#### [What is needed]
Make an exact copy of all the records that follow, apart from the pictures.
++++ Provided data
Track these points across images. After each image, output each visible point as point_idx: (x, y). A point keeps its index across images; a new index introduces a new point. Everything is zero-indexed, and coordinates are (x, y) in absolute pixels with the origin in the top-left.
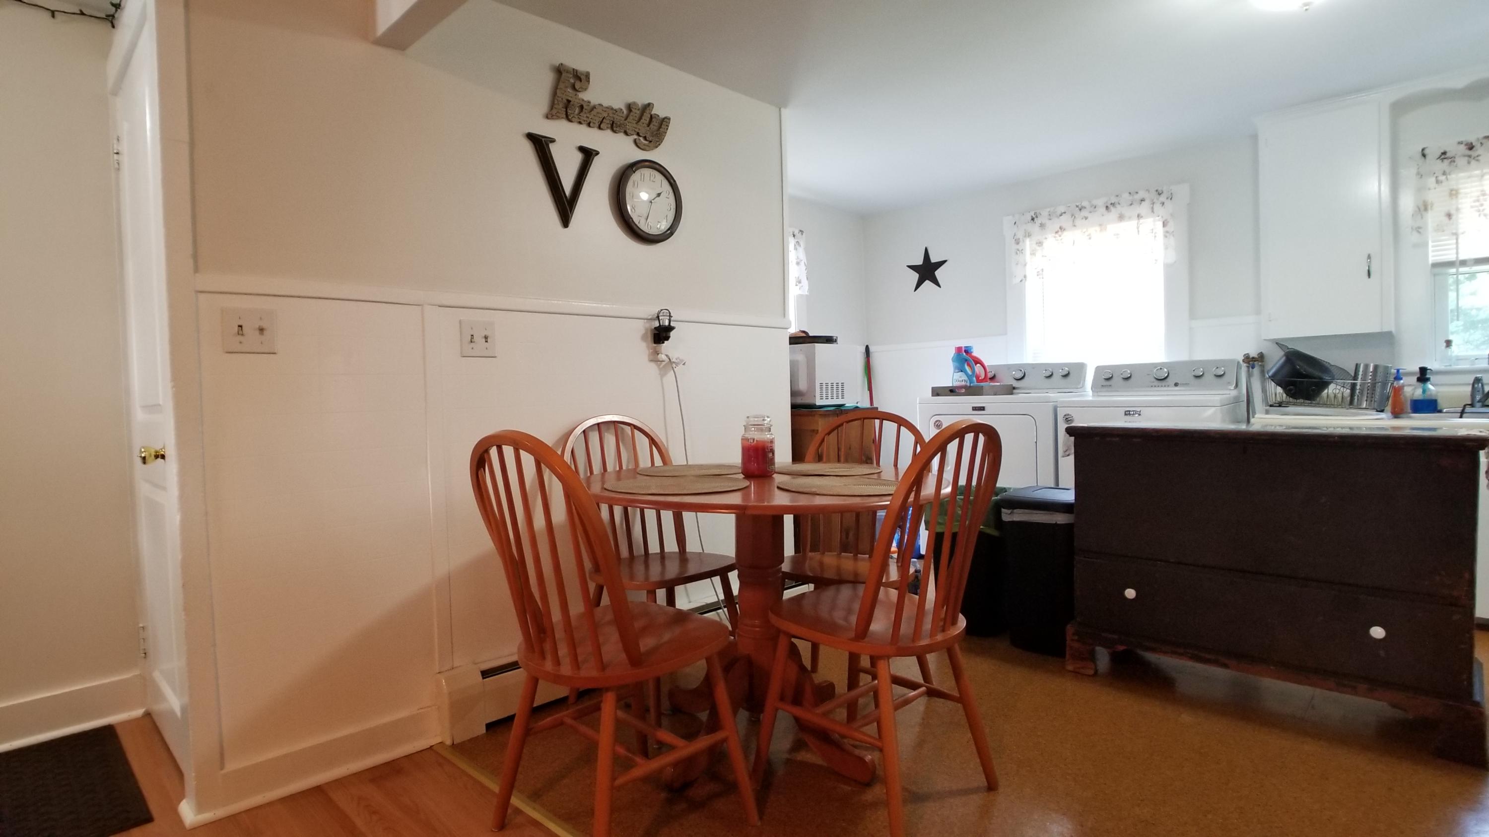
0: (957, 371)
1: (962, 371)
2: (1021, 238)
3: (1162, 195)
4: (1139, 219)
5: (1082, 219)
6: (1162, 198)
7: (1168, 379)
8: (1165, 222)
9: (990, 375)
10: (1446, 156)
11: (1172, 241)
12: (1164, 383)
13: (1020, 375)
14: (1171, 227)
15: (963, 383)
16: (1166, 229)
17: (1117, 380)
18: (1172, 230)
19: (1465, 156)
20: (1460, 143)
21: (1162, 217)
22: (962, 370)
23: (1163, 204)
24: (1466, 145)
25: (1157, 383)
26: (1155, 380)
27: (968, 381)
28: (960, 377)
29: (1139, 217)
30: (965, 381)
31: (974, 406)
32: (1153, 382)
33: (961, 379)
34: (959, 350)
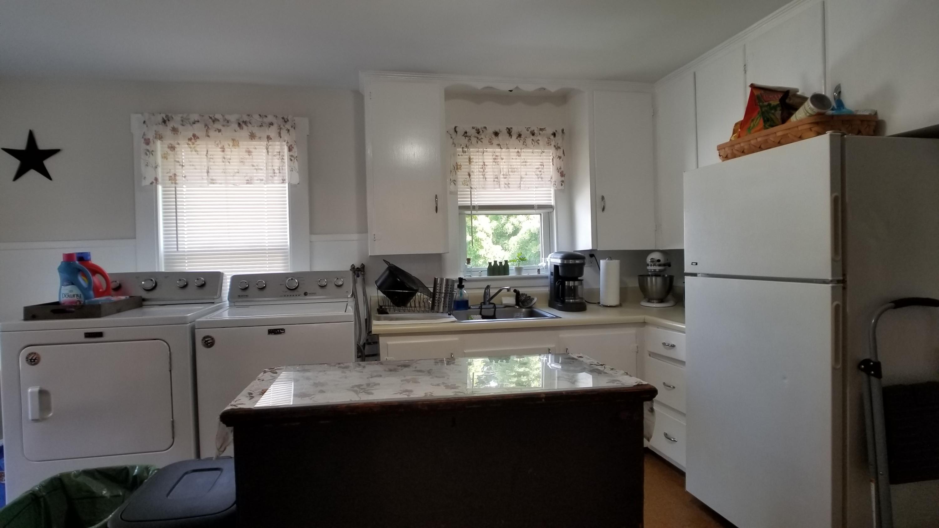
0: (65, 283)
1: (73, 284)
2: (151, 138)
3: (288, 123)
4: (268, 141)
5: (215, 131)
6: (288, 126)
7: (298, 289)
8: (290, 147)
9: (113, 285)
10: (467, 135)
11: (296, 164)
12: (295, 293)
13: (150, 285)
14: (295, 153)
15: (75, 299)
16: (291, 153)
17: (253, 290)
18: (296, 155)
19: (475, 137)
20: (473, 128)
21: (288, 143)
22: (72, 282)
23: (288, 130)
24: (476, 130)
25: (289, 293)
26: (287, 290)
27: (82, 296)
28: (71, 291)
29: (269, 138)
30: (77, 295)
31: (86, 332)
32: (286, 292)
33: (72, 294)
34: (69, 258)
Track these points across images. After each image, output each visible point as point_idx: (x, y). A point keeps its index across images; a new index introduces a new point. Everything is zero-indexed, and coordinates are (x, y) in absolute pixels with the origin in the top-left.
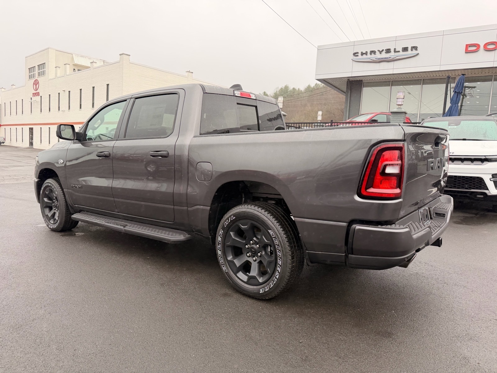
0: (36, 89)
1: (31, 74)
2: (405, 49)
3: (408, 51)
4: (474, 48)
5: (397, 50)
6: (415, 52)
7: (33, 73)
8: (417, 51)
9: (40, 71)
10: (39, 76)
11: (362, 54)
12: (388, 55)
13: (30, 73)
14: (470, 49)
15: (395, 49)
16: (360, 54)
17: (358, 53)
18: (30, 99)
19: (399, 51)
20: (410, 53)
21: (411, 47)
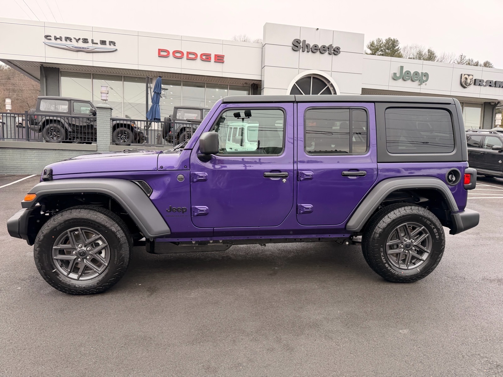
2: (103, 42)
3: (106, 45)
4: (165, 54)
5: (95, 42)
6: (112, 47)
8: (114, 46)
11: (56, 39)
12: (85, 45)
14: (162, 53)
15: (92, 40)
16: (53, 38)
17: (50, 36)
19: (97, 44)
20: (108, 47)
21: (109, 41)
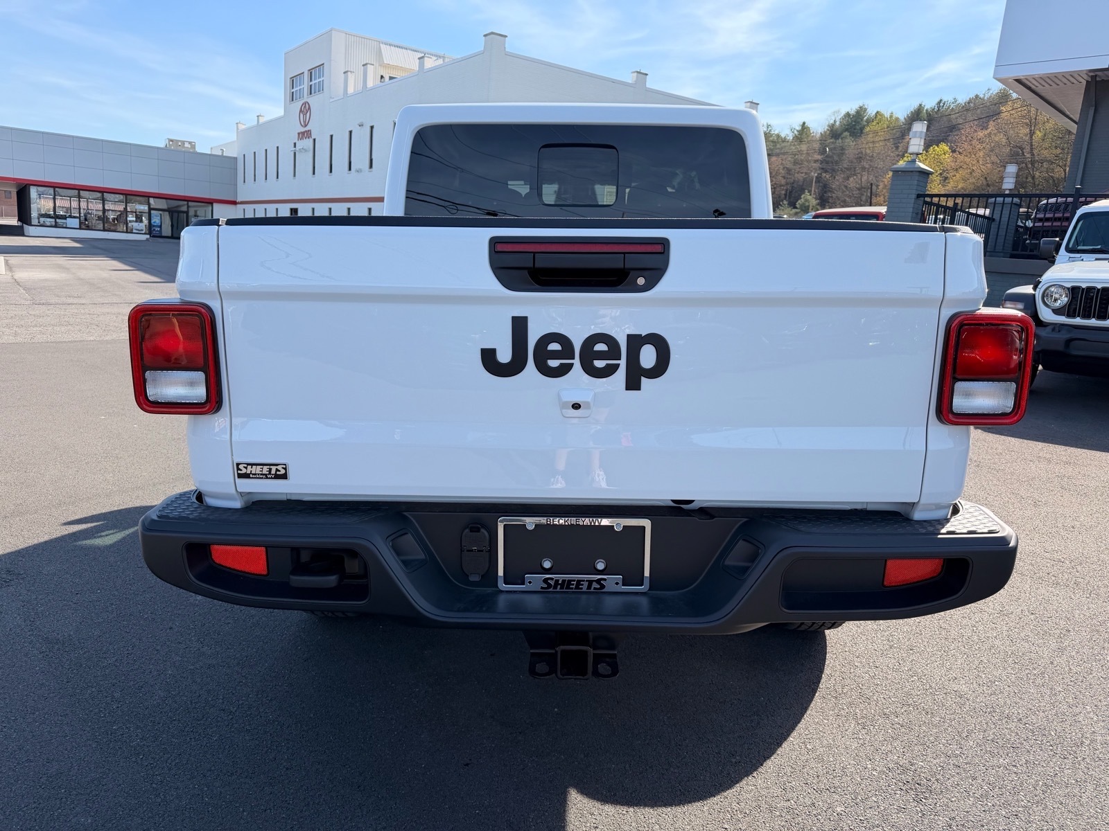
++++++++
#### [Worked solution]
Track these points across images. After each image, output each visible point as point_idx: (x, y). A point keeps its index across images; a new index introduces a new point. Everything is zero-indexed, and coordinates are (x, y) in absolute pixels with the origin in the top-left.
0: (957, 371)
1: (962, 371)
2: (1021, 238)
3: (1162, 195)
4: (1139, 219)
5: (1082, 219)
6: (1162, 198)
7: (1168, 379)
8: (1165, 222)
9: (990, 375)
10: (1446, 156)
11: (1172, 241)
12: (1164, 383)
13: (1020, 375)
14: (1171, 227)
15: (963, 383)
16: (1166, 229)
17: (1117, 380)
18: (1172, 230)
19: (1465, 156)
20: (1460, 143)
21: (1162, 217)
22: (962, 370)
23: (1163, 204)
24: (1466, 145)
25: (1157, 383)
26: (1155, 380)
27: (968, 381)
28: (960, 377)
29: (1139, 217)
30: (965, 381)
31: (974, 406)
32: (1153, 382)
33: (961, 379)
34: (959, 350)
0: (65, 283)
1: (73, 284)
2: (151, 138)
3: (288, 123)
4: (268, 141)
5: (215, 131)
6: (288, 126)
7: (298, 289)
8: (290, 147)
9: (113, 285)
10: (467, 135)
11: (296, 164)
12: (295, 293)
13: (150, 285)
14: (295, 153)
15: (75, 299)
16: (291, 153)
17: (253, 290)
18: (296, 155)
19: (475, 137)
20: (473, 128)
21: (288, 143)
22: (72, 282)
23: (288, 130)
24: (476, 130)
25: (289, 293)
26: (287, 290)
27: (82, 296)
28: (71, 291)
29: (269, 138)
30: (77, 295)
31: (86, 332)
32: (286, 292)
33: (72, 294)
34: (69, 258)
Track these points across images. After each image, output each visible point as point_idx: (x, y). A point keeps its index across images; a new index introduces a new point. Everything is zero-indexed, and coordinates are (x, y) in absolute pixels with the origin in the top-left.
0: (36, 89)
1: (31, 74)
2: (405, 49)
3: (408, 51)
4: (474, 48)
5: (397, 50)
6: (415, 52)
7: (33, 73)
8: (417, 51)
9: (40, 71)
10: (39, 76)
11: (362, 54)
12: (388, 55)
13: (30, 73)
14: (470, 49)
15: (395, 49)
16: (360, 54)
17: (358, 53)
18: (30, 99)
19: (399, 51)
20: (410, 53)
21: (411, 47)
2: (103, 42)
3: (106, 45)
4: (165, 54)
5: (95, 42)
6: (112, 47)
8: (114, 46)
11: (56, 39)
12: (85, 45)
14: (162, 53)
15: (92, 40)
16: (53, 38)
17: (50, 36)
19: (97, 44)
20: (108, 47)
21: (109, 41)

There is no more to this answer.